→ **Texte à étudier**:
● ● ●

Articles et gravures, extraits du Magasin pittoresque des années 1830 et 40
LES MASQUES ET LES MASCARADES.
« Le diable soit du masque et de la mascarade ! Les sottes gens ! bon Dieu, les sottes gens ! Allons, tirons-nous de cette cohue. Dans un siècle de raison, à Paris, l’an de grâce 1835, continuer ces folies de l’ancien temps ; folies grossières, sans le moindre esprit ! C’est honte, et j’en rougis pour notre pays civilisé. — Ouais ! tu as l’air de bien l’amuser, toi triste paillasse, qui récites les farces par cœur ; au logis, mon cher, au logis ! va prendre un emploi de pleureur de morts, cela t'ira mieux. — Des filles enfarinés, des polichinelles, les hommes déguisés en femmes, des femmes en hommes, des poissardes en voiture avec des mouches sur le visage ; c’est toujours la même chanson. Oh ! c’est ennuyeux, assommant ! Allons donc toi, gare, gare ! laisse-moi passer, vilain masque ! »
Tel est à peu près, et avec mille variantes, le fond des pensées ou des discours de bien des gens qui se promènent sur les boulevards le jour du mardi-gras.

● ● ●

→ **Enregistrements fournis**:
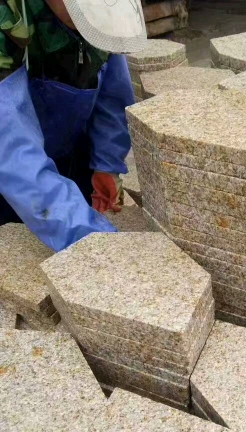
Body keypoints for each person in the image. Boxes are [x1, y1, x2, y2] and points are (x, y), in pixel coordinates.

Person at [0, 0, 147, 251]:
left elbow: (112, 93)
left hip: (64, 152)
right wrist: (92, 240)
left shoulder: (101, 17)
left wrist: (107, 164)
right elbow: (13, 152)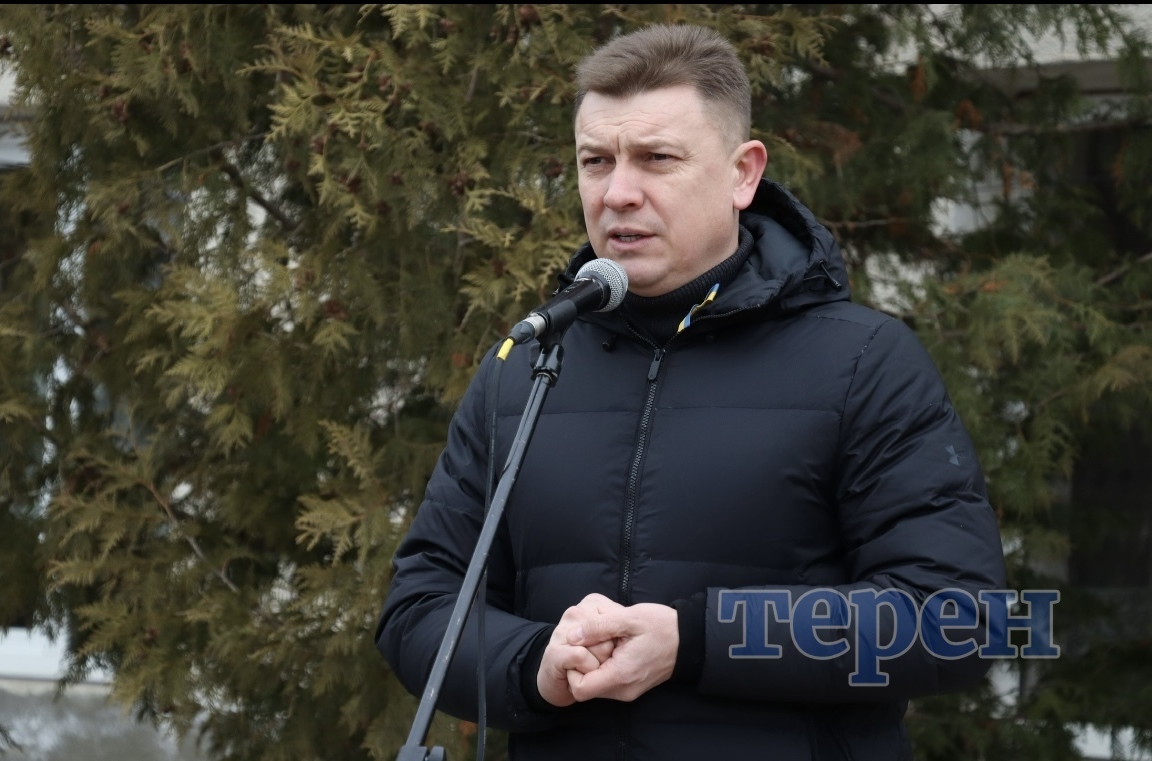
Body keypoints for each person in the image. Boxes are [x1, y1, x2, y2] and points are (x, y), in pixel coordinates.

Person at [375, 23, 1007, 761]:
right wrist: (534, 664)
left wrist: (696, 639)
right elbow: (420, 606)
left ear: (743, 174)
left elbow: (960, 619)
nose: (618, 193)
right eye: (595, 161)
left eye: (657, 159)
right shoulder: (527, 367)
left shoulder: (864, 362)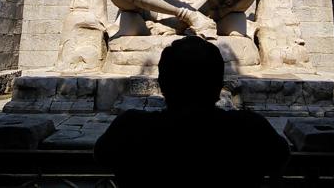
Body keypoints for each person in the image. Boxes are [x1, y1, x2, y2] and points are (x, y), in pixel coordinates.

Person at [94, 37, 290, 188]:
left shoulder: (130, 127)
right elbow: (280, 156)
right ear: (219, 86)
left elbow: (102, 156)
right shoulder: (251, 128)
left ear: (162, 84)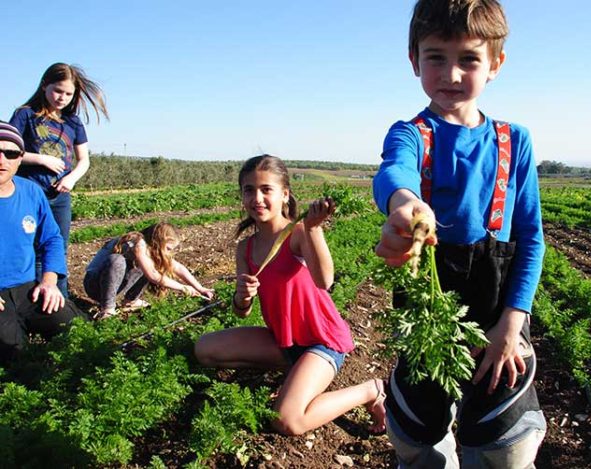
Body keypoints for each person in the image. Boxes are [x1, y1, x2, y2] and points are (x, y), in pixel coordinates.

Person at [372, 0, 546, 467]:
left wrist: (513, 323)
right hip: (431, 305)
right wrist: (406, 206)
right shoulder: (411, 133)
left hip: (497, 311)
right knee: (416, 430)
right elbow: (394, 172)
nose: (451, 73)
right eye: (435, 57)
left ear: (495, 64)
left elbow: (530, 238)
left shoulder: (515, 141)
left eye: (468, 58)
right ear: (414, 61)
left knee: (504, 439)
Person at [195, 155, 386, 435]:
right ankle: (297, 368)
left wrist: (314, 228)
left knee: (287, 420)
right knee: (205, 350)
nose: (257, 198)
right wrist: (243, 296)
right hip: (283, 340)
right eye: (249, 190)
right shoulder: (245, 249)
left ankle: (371, 390)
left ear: (285, 194)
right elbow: (241, 311)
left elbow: (325, 281)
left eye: (266, 189)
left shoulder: (296, 233)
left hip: (322, 341)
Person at [10, 63, 109, 297]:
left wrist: (72, 179)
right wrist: (41, 159)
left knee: (57, 248)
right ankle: (31, 300)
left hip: (60, 196)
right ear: (45, 85)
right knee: (32, 248)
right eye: (58, 91)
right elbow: (8, 150)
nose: (62, 98)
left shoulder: (72, 122)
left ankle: (59, 300)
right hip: (31, 194)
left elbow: (83, 160)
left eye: (68, 93)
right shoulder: (25, 114)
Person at [0, 122, 87, 364]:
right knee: (13, 357)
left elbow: (51, 239)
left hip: (27, 288)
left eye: (10, 153)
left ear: (20, 159)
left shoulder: (31, 192)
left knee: (78, 330)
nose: (2, 160)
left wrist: (49, 282)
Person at [83, 222, 215, 320]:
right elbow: (153, 276)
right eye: (168, 248)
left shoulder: (150, 249)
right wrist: (182, 288)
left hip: (115, 285)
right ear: (158, 241)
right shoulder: (138, 243)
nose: (170, 253)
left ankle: (130, 301)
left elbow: (178, 267)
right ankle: (108, 309)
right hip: (95, 285)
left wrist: (200, 288)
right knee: (117, 261)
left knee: (150, 263)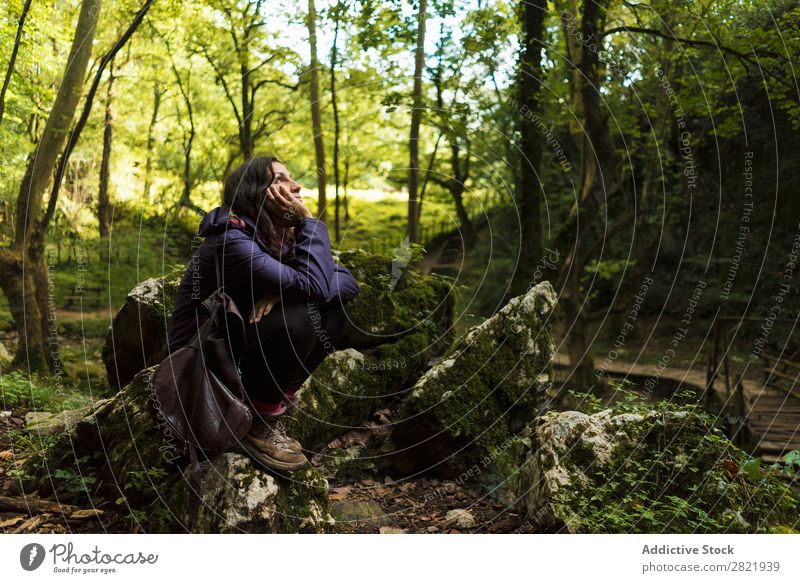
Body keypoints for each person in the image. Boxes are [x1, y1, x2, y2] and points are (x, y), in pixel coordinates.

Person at [166, 155, 360, 471]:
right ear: (257, 192)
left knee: (332, 310)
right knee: (299, 316)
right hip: (202, 364)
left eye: (292, 178)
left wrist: (280, 294)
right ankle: (256, 424)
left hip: (237, 345)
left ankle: (271, 406)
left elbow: (347, 283)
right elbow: (313, 286)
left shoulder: (278, 238)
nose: (296, 186)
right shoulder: (231, 240)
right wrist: (309, 219)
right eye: (281, 180)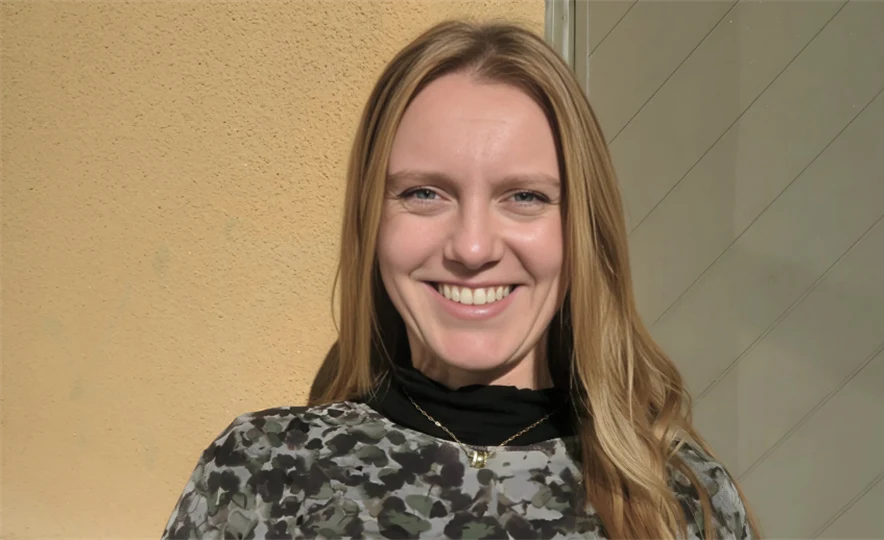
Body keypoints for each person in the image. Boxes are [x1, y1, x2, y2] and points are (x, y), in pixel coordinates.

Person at [162, 20, 760, 540]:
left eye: (525, 197)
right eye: (424, 193)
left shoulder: (682, 502)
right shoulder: (261, 473)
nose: (472, 248)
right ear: (372, 223)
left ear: (583, 230)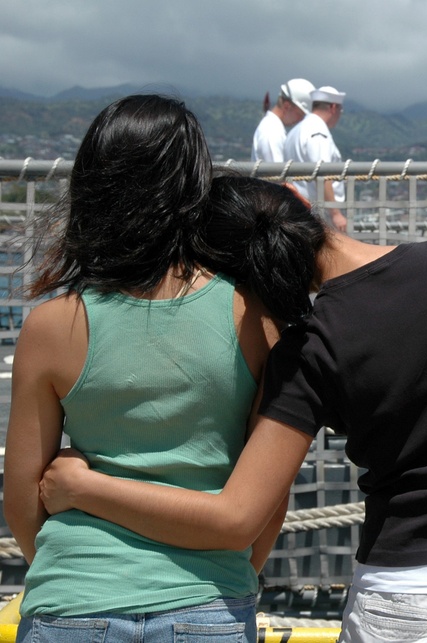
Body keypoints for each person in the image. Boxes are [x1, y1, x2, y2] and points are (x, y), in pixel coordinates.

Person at [38, 176, 427, 643]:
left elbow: (238, 514)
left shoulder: (306, 347)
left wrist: (83, 487)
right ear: (301, 204)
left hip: (404, 597)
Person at [5, 95, 296, 642]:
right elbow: (269, 501)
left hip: (72, 602)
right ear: (195, 188)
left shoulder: (52, 326)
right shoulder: (254, 318)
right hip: (208, 601)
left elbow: (23, 503)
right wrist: (226, 577)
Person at [285, 86, 349, 232]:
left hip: (299, 207)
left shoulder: (296, 130)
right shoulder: (318, 132)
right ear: (333, 107)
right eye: (340, 110)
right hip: (319, 212)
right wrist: (336, 213)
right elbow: (323, 173)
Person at [251, 78, 315, 163]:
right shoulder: (272, 132)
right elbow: (276, 173)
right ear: (286, 106)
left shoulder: (273, 128)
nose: (300, 120)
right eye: (300, 114)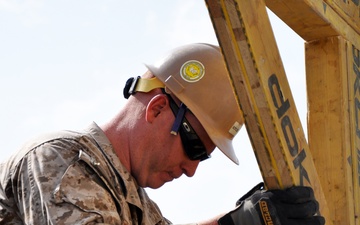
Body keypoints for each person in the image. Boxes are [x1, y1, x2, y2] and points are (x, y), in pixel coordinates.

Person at [0, 43, 324, 225]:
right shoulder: (62, 162)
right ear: (156, 109)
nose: (192, 169)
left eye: (204, 156)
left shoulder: (132, 200)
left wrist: (242, 220)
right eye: (195, 146)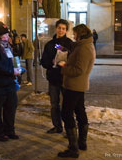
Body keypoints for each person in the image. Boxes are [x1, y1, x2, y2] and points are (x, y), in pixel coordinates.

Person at [57, 24, 95, 158]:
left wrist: (64, 67)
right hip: (78, 85)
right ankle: (81, 143)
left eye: (75, 34)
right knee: (79, 111)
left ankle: (73, 149)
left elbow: (79, 70)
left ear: (80, 34)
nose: (73, 36)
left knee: (66, 113)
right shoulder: (82, 45)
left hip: (74, 85)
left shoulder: (84, 48)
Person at [40, 19, 74, 134]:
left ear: (66, 30)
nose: (61, 30)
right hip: (53, 79)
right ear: (56, 29)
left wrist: (66, 63)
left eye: (63, 28)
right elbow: (43, 62)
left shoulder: (70, 44)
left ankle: (70, 129)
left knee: (68, 105)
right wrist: (52, 63)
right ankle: (57, 126)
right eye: (59, 28)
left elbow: (74, 60)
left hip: (66, 79)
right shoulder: (50, 44)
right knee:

● ● ●

→ **Série d'exercices**:
a) Dans le texte sur les masques et les mascarades, relevez tous les déguisements énumérés dans la phrase qui commence par « Des filles enfarinés ».
b) Recopiez le passage du texte sur les masques et les mascarades allant de "Tel est à peu" à "jour du mardi-gras.", en remplaçant "boulevards" par "quais".
c) Résumez en deux phrases le texte sur les masques et les mascarades.
Les enregistrements n'ont aucun rapport avec le texte.

→ **Réponses par tâche**:
a)
- des filles enfarinés
- des polichinelles
- les hommes déguisés en femmes
- des femmes en hommes
- des poissardes en voiture avec des mouches sur le visage

b)
Tel est à peu près, et avec mille variantes, le fond des pensées ou des discours de bien des gens qui se promènent sur les quais le jour du mardi-gras.

c) Le discours cité maudit les masques et la mascarade du mardi-gras, qui sont jugés grossiers, indignes du Paris de 1835 et toujours semblables. Ces pensées sont à peu près celles de bien des gens qui se promènent sur les boulevards ce jour-là.